Hendricks County Flyer, Avon, IN

August 17, 2013

Latest temporary art exhibits on display at airport

Installations highlight artists with local ties

Hendricks County Flyer

---- — The next series of art to be featured in the Indianapolis Airport Authority’s (IAA) temporary art program has arrived and is on display in the main ticketing hall and Concourse B at the Indianapolis International Airport (IND).

IND’s temporary art program introduces new works to the airport space while complementing the IAA’s permanent art collection.

The latest exhibits showcase a master in the field of wood sculpture and an artist whose unique take on the collage medium is a nod to the increasing diversity of Indianapolis’ international communities. The installations feature the work of artists with ties to the local community and will be on display through Nov. 10.
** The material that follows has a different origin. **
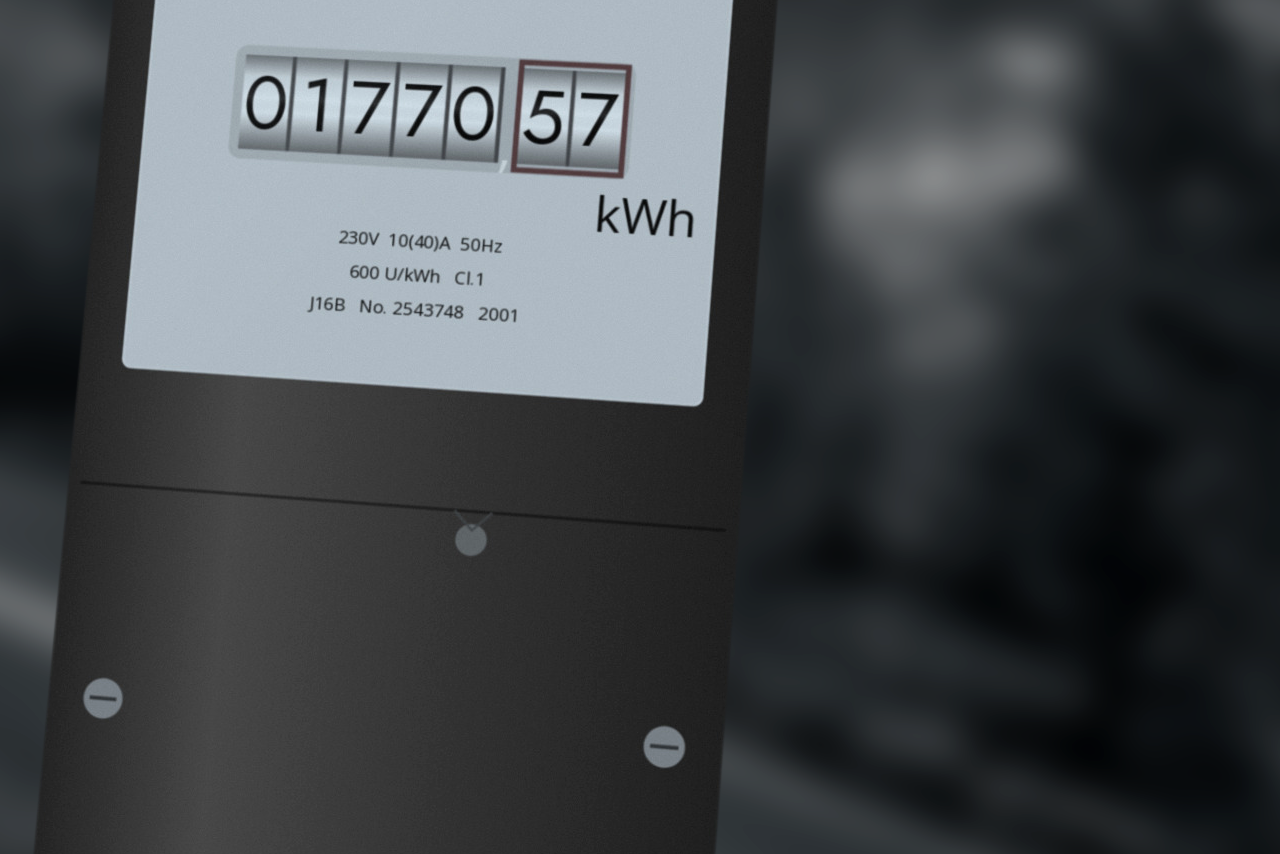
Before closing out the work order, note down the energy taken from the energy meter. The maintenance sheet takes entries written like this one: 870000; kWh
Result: 1770.57; kWh
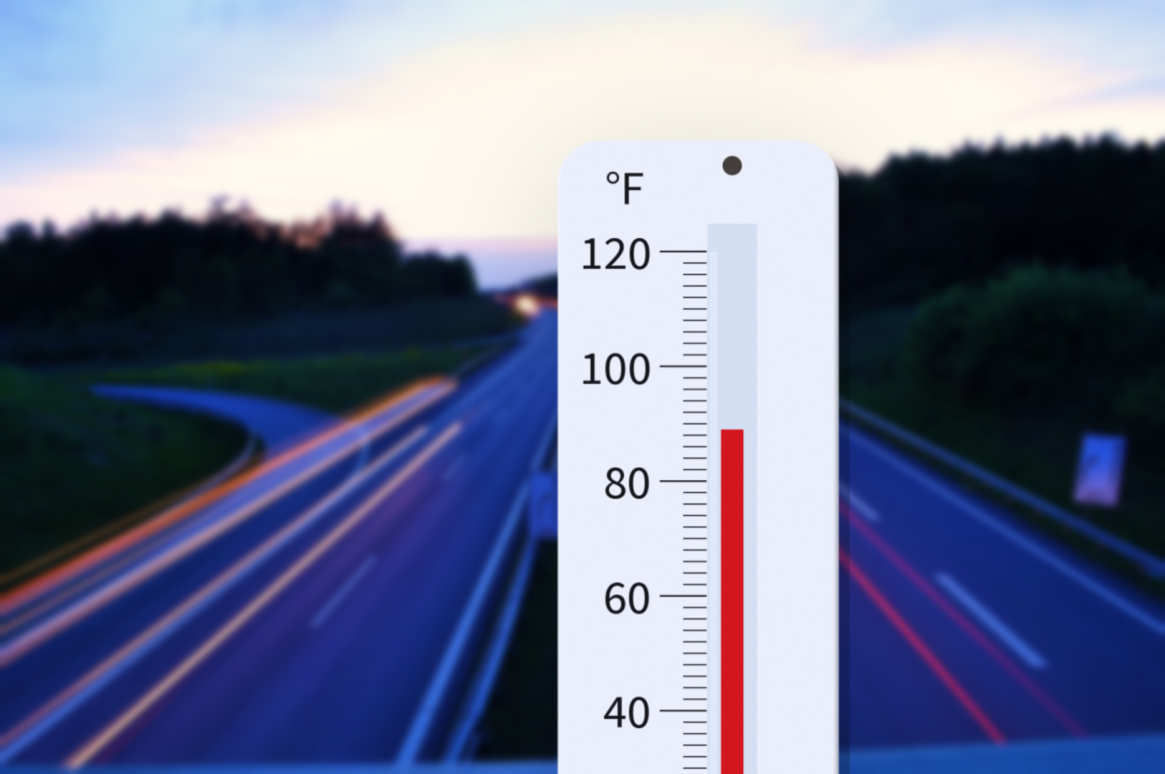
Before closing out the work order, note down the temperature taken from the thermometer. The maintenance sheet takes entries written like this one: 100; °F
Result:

Indianapolis-based sculptor Betty Scarpino has worked in wood for more than 30 years. Her pieces start with an object that has been created using a lathe, in a process known as turning, which she then cuts apart and continues to work by carving it or adding other turned elements.

Her design process includes carefully considering the wood’s natural grain, creating a variety of textures within the piece, and developing shapes that are inspired by a sense of the “universal feminine.” Attention to detail in the final surface finish completes the cycle, with a resulting sculpture that is fluid, full of life and movement, organic, and sensuous. Scarpino’s work can be found on Concourse B in the display case near the connector to Concourse A.

Considered a master in her field, Scarpino’s work has been placed in the permanent collections of the Renwick Gallery of American Art at the Smithsonian Institution (Washington, D.C.), the Mint Museum of Craft and Design in North Carolina, and the Museum of Arts and Design in New York, among many others. She considers the pleasure of becoming lost in the creative process as integral to her life, and she believes her creative endeavors are a pathway for the uniquely human activities of giving and receiving.

The medium of collage is explored in two projects developed by the Indianapolis nonprofit arts organization Big Car. To highlight the growing international culture of Indianapolis, Big Car invited artist Ben Valentine to create a collage that would speak to the experience of international travel. The resulting installation combines various cloud images sourced from the Internet, visually encapsulating the experience of moving between cultures and geographies through a space that is open to the individual imagination.

This project is complemented by a collage created by students at Gambold Preparatory Magnet High School of IPS and Enlace Academy on Indy’s west side and facilitated by Big Car teaching artists Megan Hart and Tom Streit. The collage illustrates an array of textures, cultures, and images of foods from Saraga International Grocery Store in the Lafayette Square neighborhood, where 70-plus languages are spoken.

The two collages are themselves visually collaged together, forming a multilayered experience for the viewer. Two versions of the collaboration are featured, installed in the north and south display cases facing Civic Plaza in the ticketing hall.

Valentine was raised in Richmond, Ind., and attended Earlham College. He is an artist, writer, and curator currently based in Berkeley, Calif. His artistic practice frequently uses crowd-sourced and found images to comment on popular culture and the engagement of people with their environment.

Big Car brings art to people and people to art, sparking creativity in lives to transform communities. Its programs boost urban livability, invigorate public places, and support better neighborhoods using an engagement-based arts perspective. One of Big Car’s major programs is Service Center for Community & Culture, a repurposed retail store in the Lafayette Square area that functions as a community gathering place and urban garden.